PROMPT A → Retype the access-control message from "You want to" up to and including "an earlier rule.".
PROMPT B → Recast the paragraph of the access-control message that begins "Not exactly what you want" as a short bulleted list that keeps its main facts.

TEXT BLOCK →
[Start of Attachment]

Now to your paper, do you propose a solution/example that does exactly what I wish? If so, is it located in section 10.5 explicitly or implicitly?
Thanx again for your immediate answer and help,
mamalos
On Wed, Mar 16, 2011 at 07:37:23PM +0200, George Mamalakis wrote:
access to dn.subtree="ou=People,dc=example,dc=com" attrs=mail by anonymous none by self write by set="this & [cn=Publish Mail,ou=Groups,dc=example,dc=com]/uniqueMember " read by * none
Now to your paper, do you propose a solution/example that does exactly what I wish? If so, is it located in section 10.5 explicitly or implicitly?
Not exactly what you want, but the example in 10.5 might provide a useful framework. It works by defining sets of attributes, then selectively granting access to entries based on the setting of a visibility attribute in the entry, then selectively granting access to attribute sets based on who is asking.
You want to allow individual entries to select the visibility of mail attributes. The group and set scheme that you propose is one way to do that (though I would use member rather than uniqueMember). Another might be to use a visibility attribute in the entry and a series of rules of the form:
access to filter="(&(objectclass=person)(visibility=mail-users))" attrs="mail" by users read by * break
That rule would be one of a series, ending up with a default-deny, perhaps something like this:
access to filter="(objectclass=person)" by * none
You would need to handle 'self' access in an earlier rule.

[End of Attachment]

EXTRACTED INFORMATION →
[Start of Attachment]

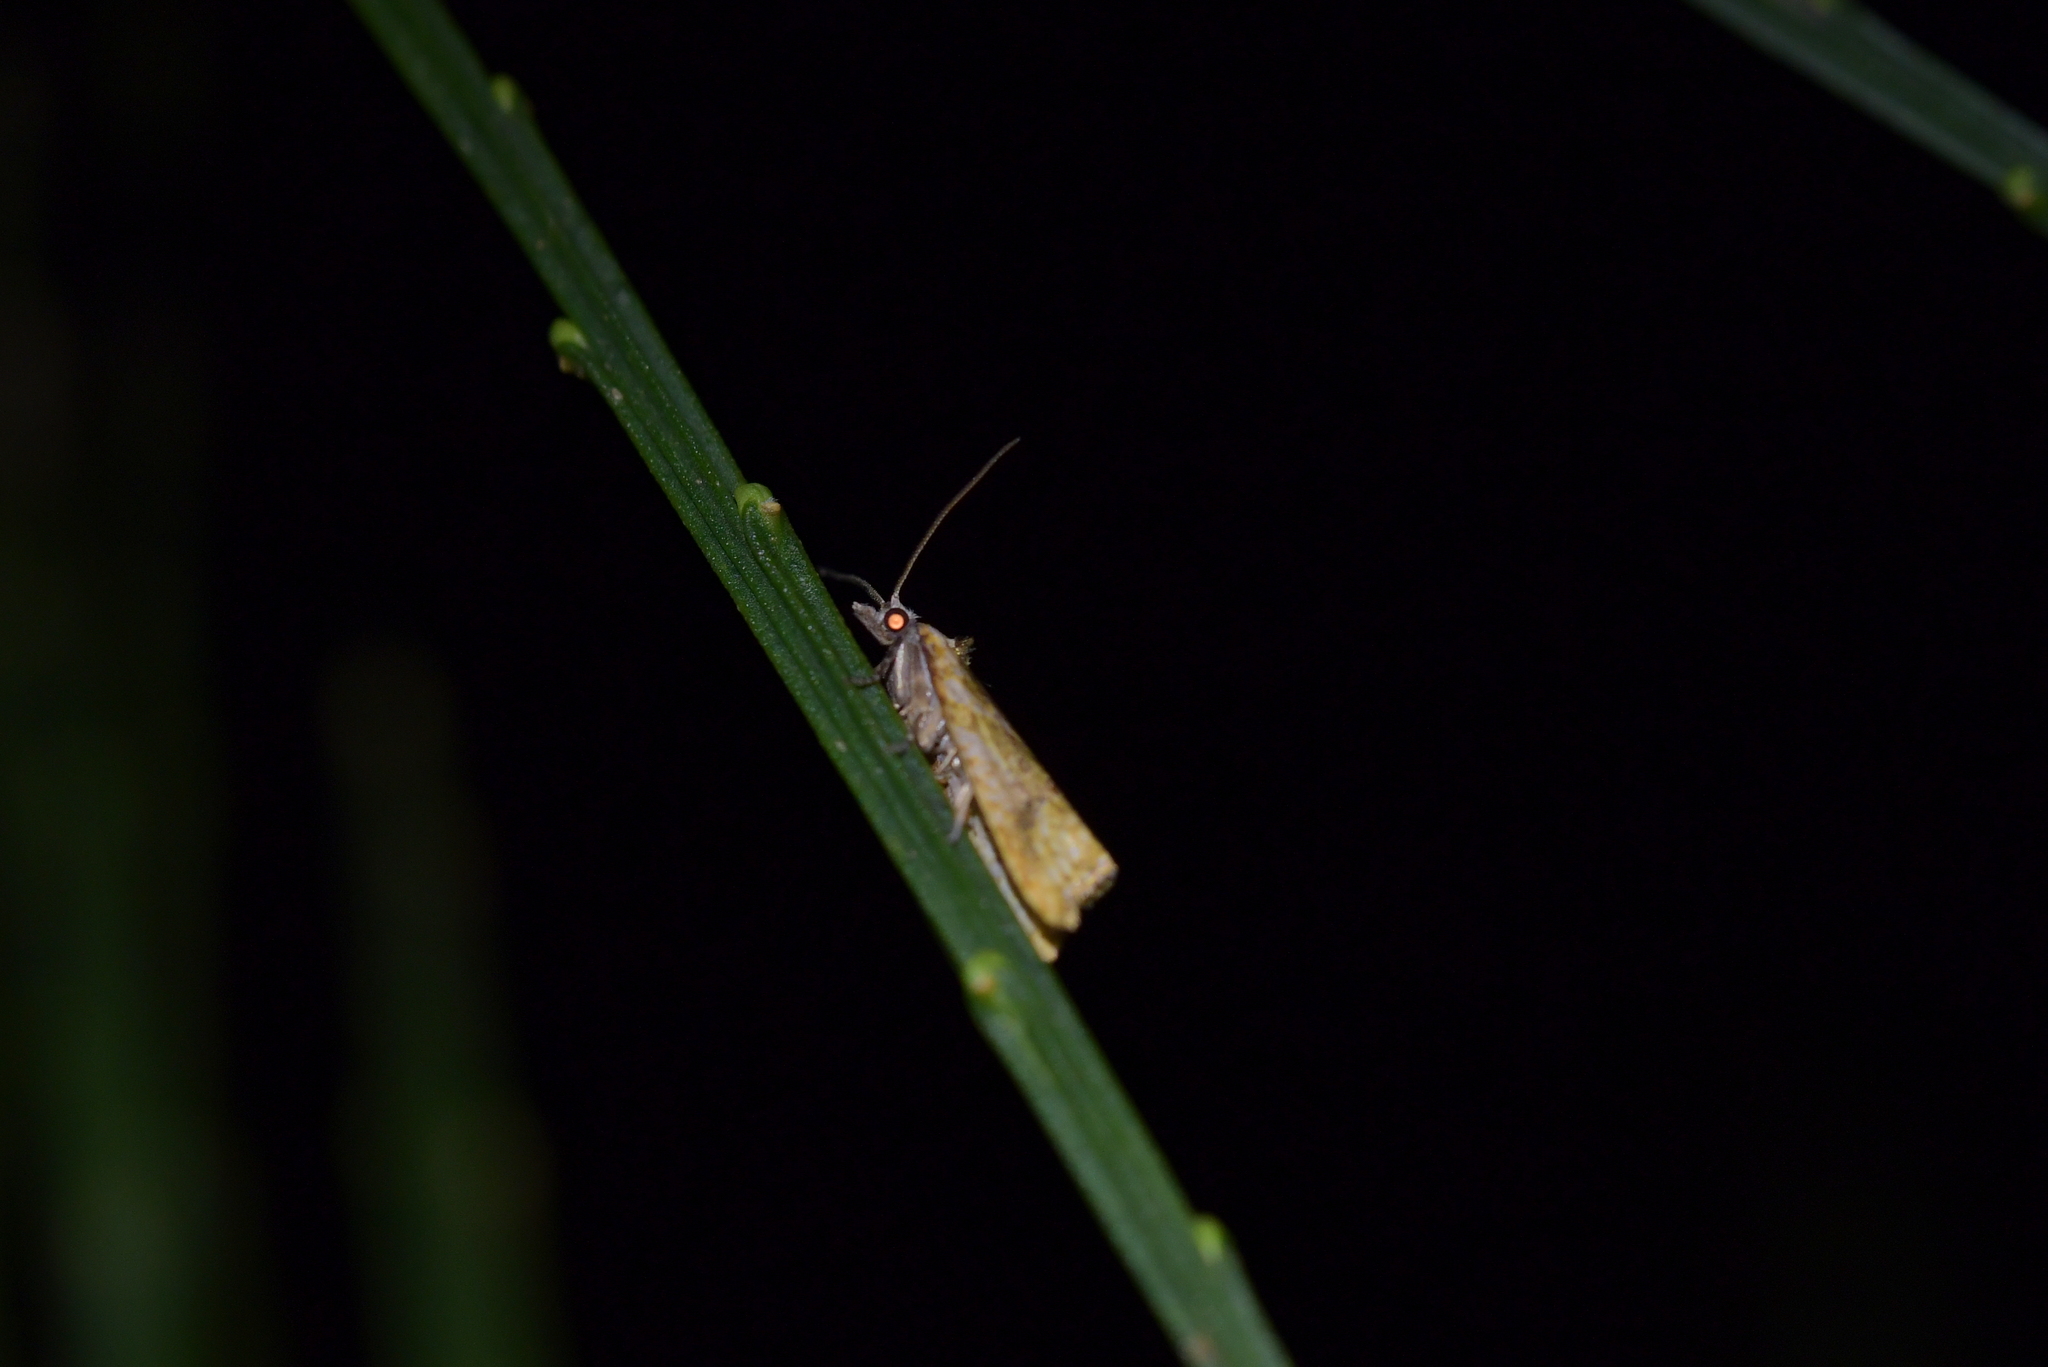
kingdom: Animalia
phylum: Arthropoda
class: Insecta
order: Lepidoptera
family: Tortricidae
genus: Pyrgotis
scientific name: Pyrgotis plagiatana
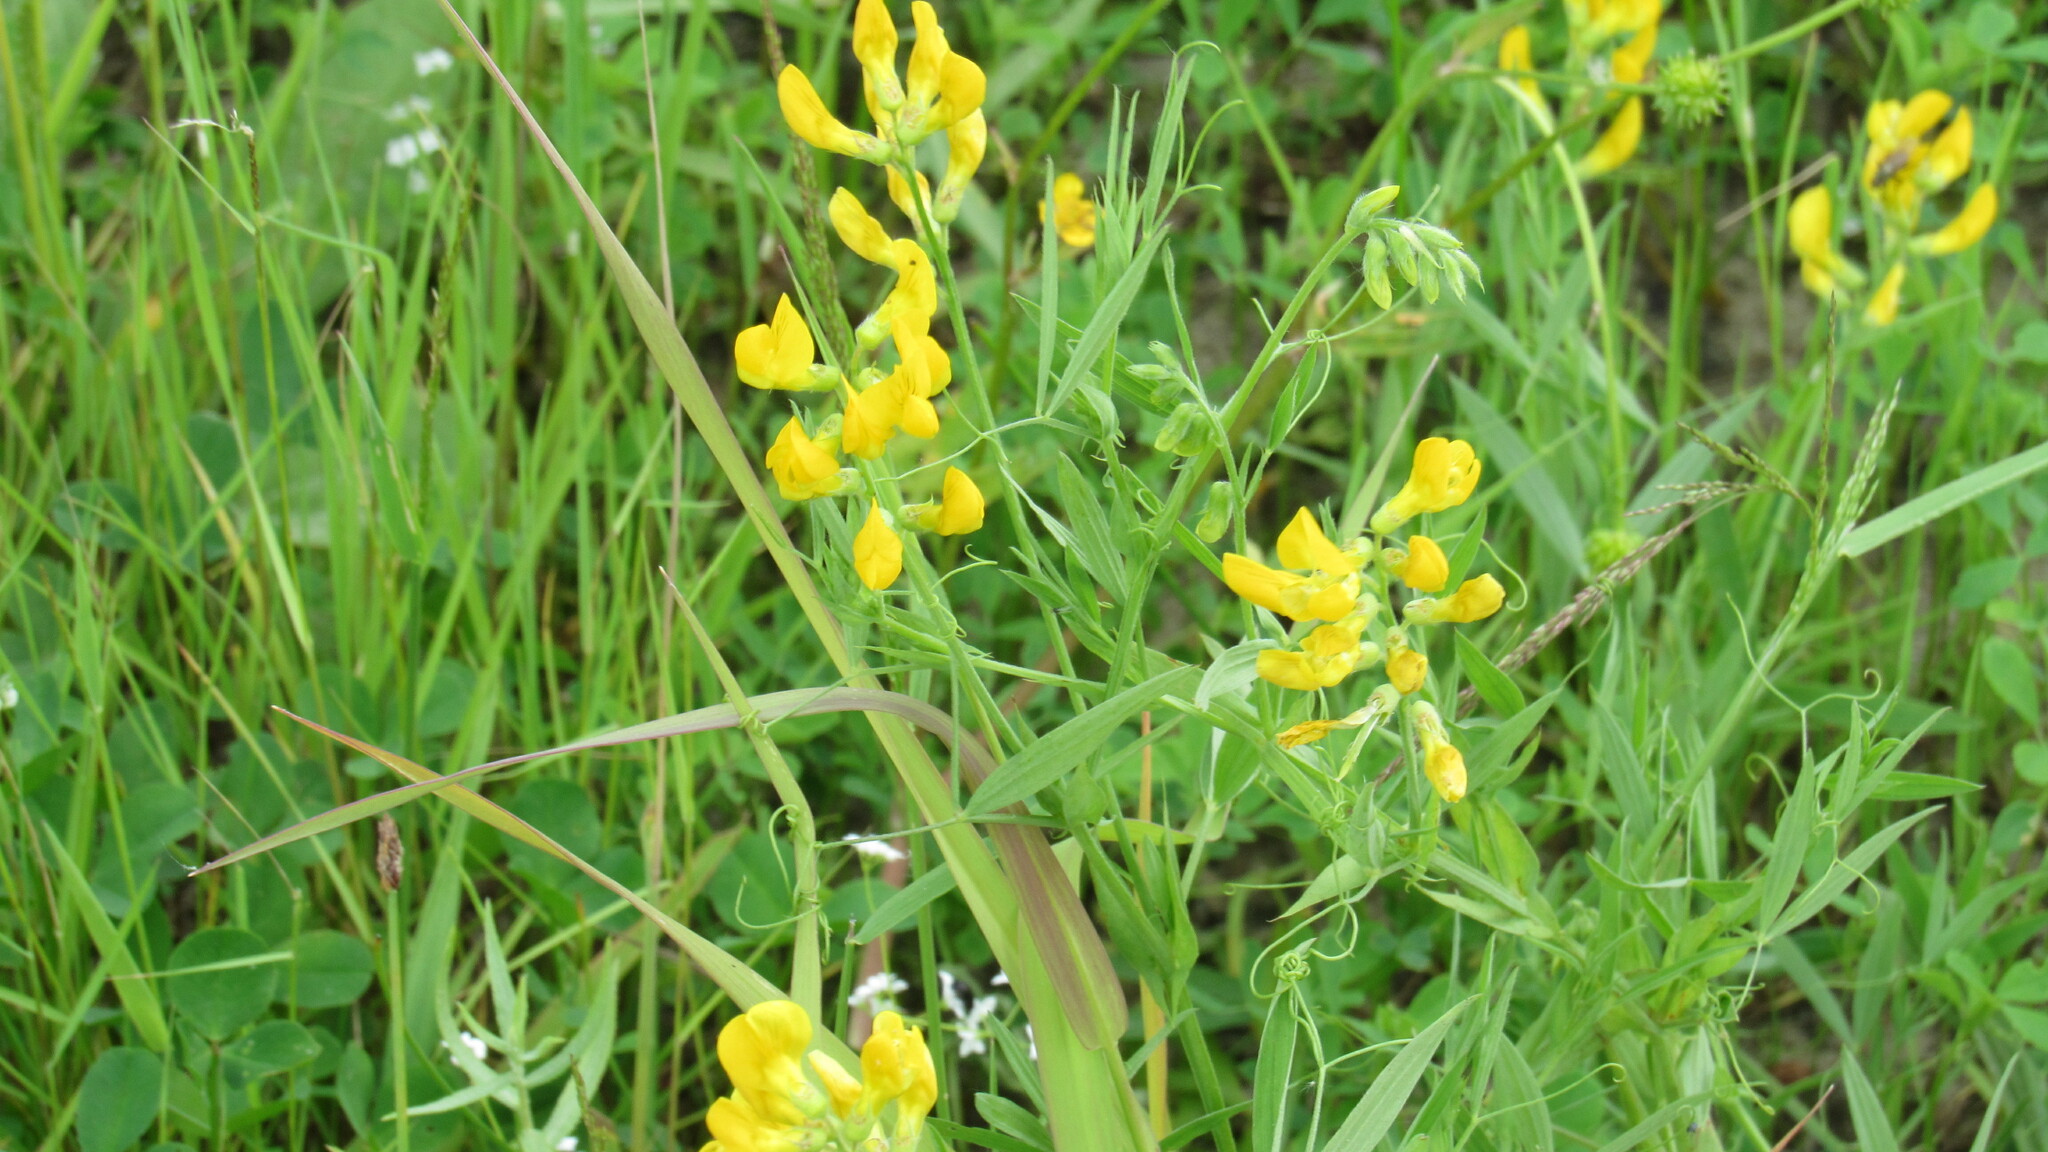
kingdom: Plantae
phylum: Tracheophyta
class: Magnoliopsida
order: Fabales
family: Fabaceae
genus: Lathyrus
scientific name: Lathyrus pratensis
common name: Meadow vetchling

[End of Attachment]

TASK SOLUTION A →
You want to allow individual entries to select the visibility of mail attributes. The group and set scheme that you propose is one way to do that (though I would use member rather than uniqueMember). Another might be to use a visibility attribute in the entry and a series of rules of the form:
access to filter="(&(objectclass=person)(visibility=mail-users))" attrs="mail" by users read by * break
That rule would be one of a series, ending up with a default-deny, perhaps something like this:
access to filter="(objectclass=person)" by * none
You would need to handle 'self' access in an earlier rule.

TASK SOLUTION B →
- The example in 10.5 is not exactly what was asked for, but it may provide a useful framework.
- It defines sets of attributes.
- It selectively grants access to entries based on the setting of a visibility attribute in the entry.
- It selectively grants access to attribute sets based on who is asking.